(Some records)
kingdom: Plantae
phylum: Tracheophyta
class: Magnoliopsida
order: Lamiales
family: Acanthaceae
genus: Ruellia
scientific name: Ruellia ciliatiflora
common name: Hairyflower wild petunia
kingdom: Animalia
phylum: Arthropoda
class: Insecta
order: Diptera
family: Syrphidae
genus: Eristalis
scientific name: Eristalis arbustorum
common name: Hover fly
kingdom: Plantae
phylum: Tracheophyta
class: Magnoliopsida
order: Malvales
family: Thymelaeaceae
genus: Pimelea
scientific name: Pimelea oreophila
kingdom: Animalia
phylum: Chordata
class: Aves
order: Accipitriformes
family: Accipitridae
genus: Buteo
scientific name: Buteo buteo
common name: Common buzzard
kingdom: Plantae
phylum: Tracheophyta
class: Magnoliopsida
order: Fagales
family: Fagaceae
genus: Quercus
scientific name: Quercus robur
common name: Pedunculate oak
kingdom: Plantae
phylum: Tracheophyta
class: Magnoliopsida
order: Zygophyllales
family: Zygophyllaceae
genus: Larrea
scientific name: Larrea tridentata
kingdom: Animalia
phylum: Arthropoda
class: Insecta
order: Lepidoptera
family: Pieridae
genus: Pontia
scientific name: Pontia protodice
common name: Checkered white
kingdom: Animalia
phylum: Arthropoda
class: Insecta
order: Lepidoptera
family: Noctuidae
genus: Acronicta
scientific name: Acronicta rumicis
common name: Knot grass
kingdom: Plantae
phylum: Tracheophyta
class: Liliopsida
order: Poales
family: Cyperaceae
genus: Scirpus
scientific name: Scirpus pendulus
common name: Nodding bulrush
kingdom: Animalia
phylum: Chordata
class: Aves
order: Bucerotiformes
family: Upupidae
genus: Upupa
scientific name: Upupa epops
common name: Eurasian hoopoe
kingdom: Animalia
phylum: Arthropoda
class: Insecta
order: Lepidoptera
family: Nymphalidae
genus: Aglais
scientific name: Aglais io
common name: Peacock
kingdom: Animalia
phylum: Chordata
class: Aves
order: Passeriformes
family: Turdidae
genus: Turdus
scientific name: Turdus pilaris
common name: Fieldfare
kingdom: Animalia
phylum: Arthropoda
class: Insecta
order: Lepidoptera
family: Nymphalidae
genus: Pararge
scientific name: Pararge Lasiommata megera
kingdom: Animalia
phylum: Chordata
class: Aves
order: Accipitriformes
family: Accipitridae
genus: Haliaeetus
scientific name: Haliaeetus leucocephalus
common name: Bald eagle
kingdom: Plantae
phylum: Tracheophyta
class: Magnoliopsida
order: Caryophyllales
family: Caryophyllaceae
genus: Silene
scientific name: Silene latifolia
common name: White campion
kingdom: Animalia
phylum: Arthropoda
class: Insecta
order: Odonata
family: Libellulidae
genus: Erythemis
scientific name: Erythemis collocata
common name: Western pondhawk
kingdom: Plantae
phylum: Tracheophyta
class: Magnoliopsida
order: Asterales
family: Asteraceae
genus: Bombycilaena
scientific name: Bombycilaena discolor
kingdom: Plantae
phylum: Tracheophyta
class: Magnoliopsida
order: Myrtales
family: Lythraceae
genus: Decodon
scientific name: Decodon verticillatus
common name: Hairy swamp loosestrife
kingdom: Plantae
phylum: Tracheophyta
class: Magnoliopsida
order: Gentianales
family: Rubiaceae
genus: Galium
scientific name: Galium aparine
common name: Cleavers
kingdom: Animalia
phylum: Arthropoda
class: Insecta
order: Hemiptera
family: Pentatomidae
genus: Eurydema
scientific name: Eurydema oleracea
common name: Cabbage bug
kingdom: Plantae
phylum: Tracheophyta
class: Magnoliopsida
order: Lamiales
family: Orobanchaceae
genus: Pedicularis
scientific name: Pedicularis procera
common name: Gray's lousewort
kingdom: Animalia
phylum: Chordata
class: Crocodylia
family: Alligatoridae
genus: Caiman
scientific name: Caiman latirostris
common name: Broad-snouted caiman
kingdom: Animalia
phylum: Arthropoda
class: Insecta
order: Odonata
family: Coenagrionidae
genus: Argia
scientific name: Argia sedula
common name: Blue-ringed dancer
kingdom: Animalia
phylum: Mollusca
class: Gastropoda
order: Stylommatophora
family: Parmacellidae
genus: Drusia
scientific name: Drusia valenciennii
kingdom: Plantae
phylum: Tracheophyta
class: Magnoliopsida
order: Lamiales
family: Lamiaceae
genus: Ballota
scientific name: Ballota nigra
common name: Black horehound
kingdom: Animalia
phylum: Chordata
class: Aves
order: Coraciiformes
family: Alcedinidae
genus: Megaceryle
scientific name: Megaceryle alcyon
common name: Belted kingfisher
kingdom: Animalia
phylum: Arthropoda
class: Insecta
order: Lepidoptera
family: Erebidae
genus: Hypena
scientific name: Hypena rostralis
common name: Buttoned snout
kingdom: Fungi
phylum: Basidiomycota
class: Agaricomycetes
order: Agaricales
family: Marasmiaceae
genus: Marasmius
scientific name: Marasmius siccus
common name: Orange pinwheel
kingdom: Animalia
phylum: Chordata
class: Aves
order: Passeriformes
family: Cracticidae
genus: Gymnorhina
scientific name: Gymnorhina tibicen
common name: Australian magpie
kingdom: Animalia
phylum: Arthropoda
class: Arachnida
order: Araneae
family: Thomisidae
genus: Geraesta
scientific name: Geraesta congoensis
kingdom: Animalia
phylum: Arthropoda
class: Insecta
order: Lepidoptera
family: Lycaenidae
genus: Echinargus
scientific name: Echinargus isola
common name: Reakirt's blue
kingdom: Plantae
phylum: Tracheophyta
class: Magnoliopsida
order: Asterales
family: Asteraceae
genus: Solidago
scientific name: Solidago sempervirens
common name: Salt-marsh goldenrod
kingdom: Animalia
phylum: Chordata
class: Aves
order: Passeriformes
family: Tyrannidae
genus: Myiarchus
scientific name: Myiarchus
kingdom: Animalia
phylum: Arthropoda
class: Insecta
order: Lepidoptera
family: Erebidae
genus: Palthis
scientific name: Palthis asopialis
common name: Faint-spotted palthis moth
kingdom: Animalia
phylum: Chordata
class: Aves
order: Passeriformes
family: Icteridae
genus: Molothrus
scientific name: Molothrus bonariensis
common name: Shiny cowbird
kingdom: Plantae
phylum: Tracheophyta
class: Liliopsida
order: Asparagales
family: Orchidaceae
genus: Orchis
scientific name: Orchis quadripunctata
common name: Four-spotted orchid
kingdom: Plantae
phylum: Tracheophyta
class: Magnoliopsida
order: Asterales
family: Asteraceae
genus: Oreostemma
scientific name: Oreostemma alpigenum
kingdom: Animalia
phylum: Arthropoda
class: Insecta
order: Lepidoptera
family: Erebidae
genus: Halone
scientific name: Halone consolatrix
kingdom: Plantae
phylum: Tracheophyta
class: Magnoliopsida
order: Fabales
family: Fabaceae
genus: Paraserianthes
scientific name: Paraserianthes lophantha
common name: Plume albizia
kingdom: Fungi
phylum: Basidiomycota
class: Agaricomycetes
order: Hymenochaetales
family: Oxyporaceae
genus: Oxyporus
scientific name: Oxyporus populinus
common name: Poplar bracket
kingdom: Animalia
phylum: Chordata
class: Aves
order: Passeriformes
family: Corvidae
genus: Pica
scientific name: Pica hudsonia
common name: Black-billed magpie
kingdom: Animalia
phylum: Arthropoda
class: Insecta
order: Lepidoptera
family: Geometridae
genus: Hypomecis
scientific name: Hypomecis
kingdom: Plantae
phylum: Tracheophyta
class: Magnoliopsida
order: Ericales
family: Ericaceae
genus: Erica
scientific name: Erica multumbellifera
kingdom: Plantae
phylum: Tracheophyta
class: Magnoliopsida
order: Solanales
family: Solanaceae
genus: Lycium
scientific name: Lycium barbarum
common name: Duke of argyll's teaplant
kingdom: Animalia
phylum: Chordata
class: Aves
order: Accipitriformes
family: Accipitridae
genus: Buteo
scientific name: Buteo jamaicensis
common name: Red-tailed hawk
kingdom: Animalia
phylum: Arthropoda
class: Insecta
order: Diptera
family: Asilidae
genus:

- [Task details]:
Turn the lines above, from the one containing "common name: Poplar bracket" through the last line, inclusive, into a JSON list of strings with one string per line and blank lines omitted.

- [Exercise response]:
[
  "common name: Poplar bracket",
  "kingdom: Animalia",
  "phylum: Chordata",
  "class: Aves",
  "order: Passeriformes",
  "family: Corvidae",
  "genus: Pica",
  "scientific name: Pica hudsonia",
  "common name: Black-billed magpie",
  "kingdom: Animalia",
  "phylum: Arthropoda",
  "class: Insecta",
  "order: Lepidoptera",
  "family: Geometridae",
  "genus: Hypomecis",
  "scientific name: Hypomecis",
  "kingdom: Plantae",
  "phylum: Tracheophyta",
  "class: Magnoliopsida",
  "order: Ericales",
  "family: Ericaceae",
  "genus: Erica",
  "scientific name: Erica multumbellifera",
  "kingdom: Plantae",
  "phylum: Tracheophyta",
  "class: Magnoliopsida",
  "order: Solanales",
  "family: Solanaceae",
  "genus: Lycium",
  "scientific name: Lycium barbarum",
  "common name: Duke of argyll's teaplant",
  "kingdom: Animalia",
  "phylum: Chordata",
  "class: Aves",
  "order: Accipitriformes",
  "family: Accipitridae",
  "genus: Buteo",
  "scientific name: Buteo jamaicensis",
  "common name: Red-tailed hawk",
  "kingdom: Animalia",
  "phylum: Arthropoda",
  "class: Insecta",
  "order: Diptera",
  "family: Asilidae",
  "genus:"
]